- INPUT DATA -
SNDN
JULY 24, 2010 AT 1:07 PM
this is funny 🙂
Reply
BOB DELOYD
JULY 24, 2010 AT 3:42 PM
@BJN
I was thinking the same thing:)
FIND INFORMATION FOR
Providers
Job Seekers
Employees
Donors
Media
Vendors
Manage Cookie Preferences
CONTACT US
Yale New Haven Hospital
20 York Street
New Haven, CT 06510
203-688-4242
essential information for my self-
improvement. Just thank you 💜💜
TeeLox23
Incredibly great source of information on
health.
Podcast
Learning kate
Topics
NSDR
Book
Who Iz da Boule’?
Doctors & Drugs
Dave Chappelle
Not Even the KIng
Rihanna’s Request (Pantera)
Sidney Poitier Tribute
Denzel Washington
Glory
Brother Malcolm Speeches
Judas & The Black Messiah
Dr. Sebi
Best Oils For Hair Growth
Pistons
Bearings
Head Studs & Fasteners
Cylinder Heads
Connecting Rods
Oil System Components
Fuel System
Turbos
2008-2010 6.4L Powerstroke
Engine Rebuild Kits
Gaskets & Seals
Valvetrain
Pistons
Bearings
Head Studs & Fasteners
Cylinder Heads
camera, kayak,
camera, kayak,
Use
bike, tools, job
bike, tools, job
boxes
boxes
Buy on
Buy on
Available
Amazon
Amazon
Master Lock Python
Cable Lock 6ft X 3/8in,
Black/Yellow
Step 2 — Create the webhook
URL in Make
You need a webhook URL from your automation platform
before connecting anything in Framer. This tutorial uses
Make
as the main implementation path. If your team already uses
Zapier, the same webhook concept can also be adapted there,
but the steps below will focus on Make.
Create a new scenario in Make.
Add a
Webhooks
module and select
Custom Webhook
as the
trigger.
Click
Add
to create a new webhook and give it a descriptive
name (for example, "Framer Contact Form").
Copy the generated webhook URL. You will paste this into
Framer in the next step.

- YOUR GOAL -
Reproduce all of the data. Leave every line unchanged.

- EXPECTED ANSWER -
SNDN
JULY 24, 2010 AT 1:07 PM
this is funny 🙂
Reply
BOB DELOYD
JULY 24, 2010 AT 3:42 PM
@BJN
I was thinking the same thing:)
FIND INFORMATION FOR
Providers
Job Seekers
Employees
Donors
Media
Vendors
Manage Cookie Preferences
CONTACT US
Yale New Haven Hospital
20 York Street
New Haven, CT 06510
203-688-4242
essential information for my self-
improvement. Just thank you 💜💜
TeeLox23
Incredibly great source of information on
health.
Podcast
Learning kate
Topics
NSDR
Book
Who Iz da Boule’?
Doctors & Drugs
Dave Chappelle
Not Even the KIng
Rihanna’s Request (Pantera)
Sidney Poitier Tribute
Denzel Washington
Glory
Brother Malcolm Speeches
Judas & The Black Messiah
Dr. Sebi
Best Oils For Hair Growth
Pistons
Bearings
Head Studs & Fasteners
Cylinder Heads
Connecting Rods
Oil System Components
Fuel System
Turbos
2008-2010 6.4L Powerstroke
Engine Rebuild Kits
Gaskets & Seals
Valvetrain
Pistons
Bearings
Head Studs & Fasteners
Cylinder Heads
camera, kayak,
camera, kayak,
Use
bike, tools, job
bike, tools, job
boxes
boxes
Buy on
Buy on
Available
Amazon
Amazon
Master Lock Python
Cable Lock 6ft X 3/8in,
Black/Yellow
Step 2 — Create the webhook
URL in Make
You need a webhook URL from your automation platform
before connecting anything in Framer. This tutorial uses
Make
as the main implementation path. If your team already uses
Zapier, the same webhook concept can also be adapted there,
but the steps below will focus on Make.
Create a new scenario in Make.
Add a
Webhooks
module and select
Custom Webhook
as the
trigger.
Click
Add
to create a new webhook and give it a descriptive
name (for example, "Framer Contact Form").
Copy the generated webhook URL. You will paste this into
Framer in the next step.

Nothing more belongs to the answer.